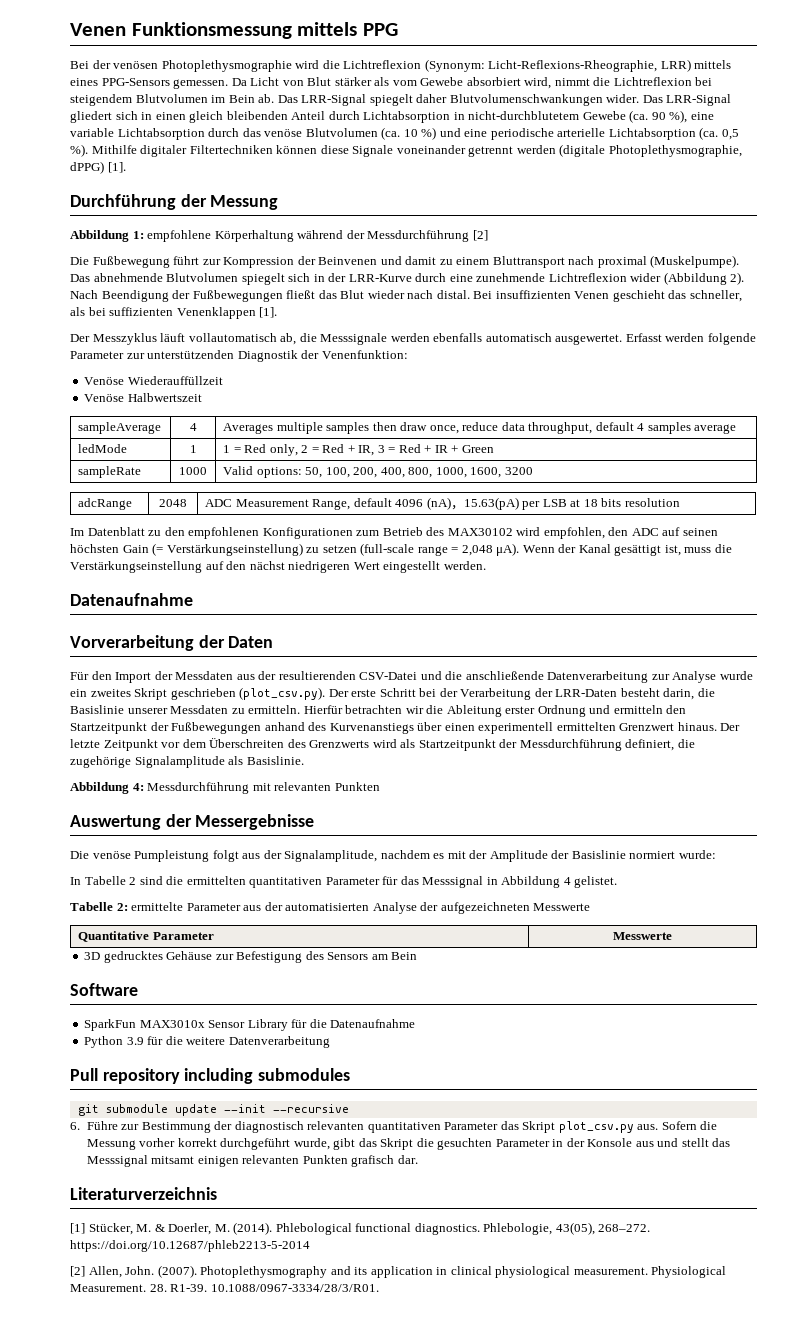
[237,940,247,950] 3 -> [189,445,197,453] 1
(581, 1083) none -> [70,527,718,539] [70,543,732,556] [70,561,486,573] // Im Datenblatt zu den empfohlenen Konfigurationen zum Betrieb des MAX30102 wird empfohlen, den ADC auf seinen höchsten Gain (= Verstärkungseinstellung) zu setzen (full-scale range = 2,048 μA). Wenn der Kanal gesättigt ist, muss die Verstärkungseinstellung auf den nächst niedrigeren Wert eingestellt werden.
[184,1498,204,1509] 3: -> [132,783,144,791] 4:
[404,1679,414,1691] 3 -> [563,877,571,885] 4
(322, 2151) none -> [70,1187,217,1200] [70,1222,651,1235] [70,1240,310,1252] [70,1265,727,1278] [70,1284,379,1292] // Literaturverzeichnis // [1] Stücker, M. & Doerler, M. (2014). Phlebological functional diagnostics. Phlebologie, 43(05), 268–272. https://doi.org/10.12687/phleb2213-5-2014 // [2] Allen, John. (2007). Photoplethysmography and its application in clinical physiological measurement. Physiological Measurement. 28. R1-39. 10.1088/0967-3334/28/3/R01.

____

--- TO DO ---
Exactly retype each record above, dropping images.

--- SOLUTION FOR THIS TASK ---
[237,940,247,950] 3 -> [189,445,197,453] 1
(581, 1083) none -> [70,527,718,539] [70,543,732,556] [70,561,486,573] // Im Datenblatt zu den empfohlenen Konfigurationen zum Betrieb des MAX30102 wird empfohlen, den ADC auf seinen höchsten Gain (= Verstärkungseinstellung) zu setzen (full-scale range = 2,048 μA). Wenn der Kanal gesättigt ist, muss die Verstärkungseinstellung auf den nächst niedrigeren Wert eingestellt werden.
[184,1498,204,1509] 3: -> [132,783,144,791] 4:
[404,1679,414,1691] 3 -> [563,877,571,885] 4
(322, 2151) none -> [70,1187,217,1200] [70,1222,651,1235] [70,1240,310,1252] [70,1265,727,1278] [70,1284,379,1292] // Literaturverzeichnis // [1] Stücker, M. & Doerler, M. (2014). Phlebological functional diagnostics. Phlebologie, 43(05), 268–272. https://doi.org/10.12687/phleb2213-5-2014 // [2] Allen, John. (2007). Photoplethysmography and its application in clinical physiological measurement. Physiological Measurement. 28. R1-39. 10.1088/0967-3334/28/3/R01.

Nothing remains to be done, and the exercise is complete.